Indeed, every man has his own cross.
Only he who accepts his own cross with self-denial can truly follow Christ.
What does it mean to follow Christ?
It means to study the Gospel and make it the sole guide for the activity of our mind, heart, and body.
It means to form our thoughts according to the Gospel, to tune our feelings according to the Gospel, and to express the Gospel in all our actions.
Beloved brethren!
As today we bow before the precious Cross of the Lord according to the rule of the Church, let us also bow before it in spirit.
Let each of us from his own cross say:
“I receive the due reward of my deeds.

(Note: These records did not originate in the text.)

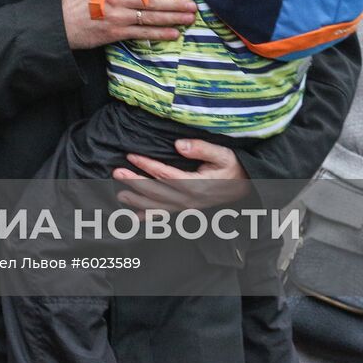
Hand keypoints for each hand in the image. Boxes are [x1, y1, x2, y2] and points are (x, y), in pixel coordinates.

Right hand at [61, 0, 194, 49]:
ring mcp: (119, 16)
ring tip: (189, 18)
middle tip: (193, 4)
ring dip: (174, 18)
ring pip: (152, 17)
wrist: (61, 22)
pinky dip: (160, 34)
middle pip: (153, 0)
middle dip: (176, 2)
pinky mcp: (117, 32)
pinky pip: (143, 33)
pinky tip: (174, 34)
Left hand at [113, 140, 252, 210]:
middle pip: (157, 192)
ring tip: (120, 194)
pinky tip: (134, 218)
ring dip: (137, 201)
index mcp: (196, 185)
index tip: (131, 156)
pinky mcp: (186, 211)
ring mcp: (187, 208)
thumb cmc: (232, 167)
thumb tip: (179, 144)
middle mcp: (189, 199)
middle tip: (117, 172)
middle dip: (135, 182)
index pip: (166, 175)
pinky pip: (165, 216)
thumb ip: (202, 148)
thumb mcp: (222, 154)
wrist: (246, 186)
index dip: (147, 166)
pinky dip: (149, 218)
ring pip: (157, 206)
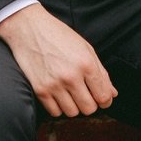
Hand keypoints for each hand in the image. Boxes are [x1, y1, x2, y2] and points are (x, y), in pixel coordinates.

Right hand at [0, 3, 116, 118]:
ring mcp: (54, 84)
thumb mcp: (85, 48)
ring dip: (74, 106)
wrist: (29, 28)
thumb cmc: (59, 35)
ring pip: (72, 113)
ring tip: (70, 93)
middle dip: (90, 104)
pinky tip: (58, 94)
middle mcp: (71, 76)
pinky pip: (55, 112)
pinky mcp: (40, 90)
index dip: (105, 101)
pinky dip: (58, 107)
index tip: (102, 99)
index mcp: (86, 64)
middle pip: (89, 108)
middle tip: (85, 95)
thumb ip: (101, 72)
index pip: (103, 96)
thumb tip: (112, 94)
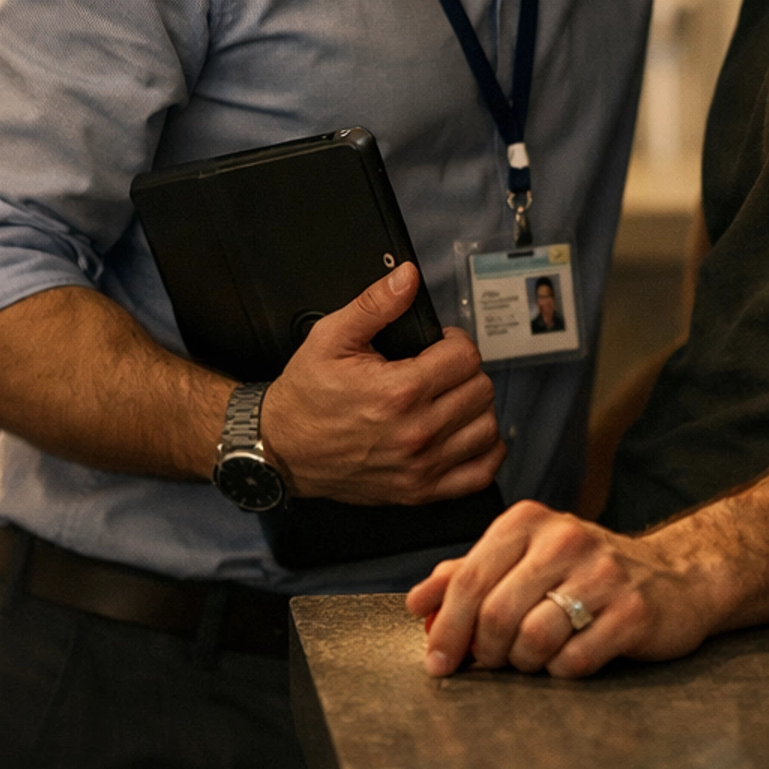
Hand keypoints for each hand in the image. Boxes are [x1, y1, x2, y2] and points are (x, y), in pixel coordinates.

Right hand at [259, 263, 502, 503]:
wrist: (281, 449)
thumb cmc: (305, 396)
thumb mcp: (331, 337)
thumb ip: (375, 304)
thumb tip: (407, 277)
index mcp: (398, 392)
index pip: (466, 356)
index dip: (454, 342)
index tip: (438, 346)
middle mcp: (415, 432)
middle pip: (481, 389)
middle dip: (465, 372)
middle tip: (440, 371)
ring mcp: (421, 466)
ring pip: (487, 428)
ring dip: (475, 409)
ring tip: (450, 400)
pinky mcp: (420, 491)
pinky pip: (479, 474)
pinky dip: (483, 452)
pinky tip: (465, 434)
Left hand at [407, 501, 718, 677]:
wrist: (676, 578)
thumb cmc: (585, 574)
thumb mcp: (525, 561)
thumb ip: (469, 576)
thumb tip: (418, 604)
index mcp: (529, 522)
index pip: (468, 579)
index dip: (446, 628)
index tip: (437, 662)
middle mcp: (566, 538)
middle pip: (495, 613)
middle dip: (484, 652)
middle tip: (491, 663)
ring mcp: (604, 574)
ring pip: (532, 640)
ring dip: (524, 663)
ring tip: (534, 658)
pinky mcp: (634, 612)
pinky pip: (574, 661)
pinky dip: (562, 671)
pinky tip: (571, 657)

Remember me, O Lord, in Thy Kingdom.”
By acknowledging our sinfulness, thanking God, and submitting to His will, we shall transform our cross—once an instrument of shame—into a banner of victory.
Let us not allow harmful murmuring, and especially not blasphemy, which often pours from the lips of the hardened sinner struggling upon his cross.
For through murmuring the cross becomes unbearable and drags a man into hell.
But our Lord Jesus Christ willingly ascended the Cross and endured death in order to reconcile mankind to God.
Preparing His apostles for the redemption of mankind through His suffering and death, the Lord told them that He must suffer, be killed, and rise again.
And then He said:
“If any man will come after Me, let him deny himself, take up his cross, and follow Me.”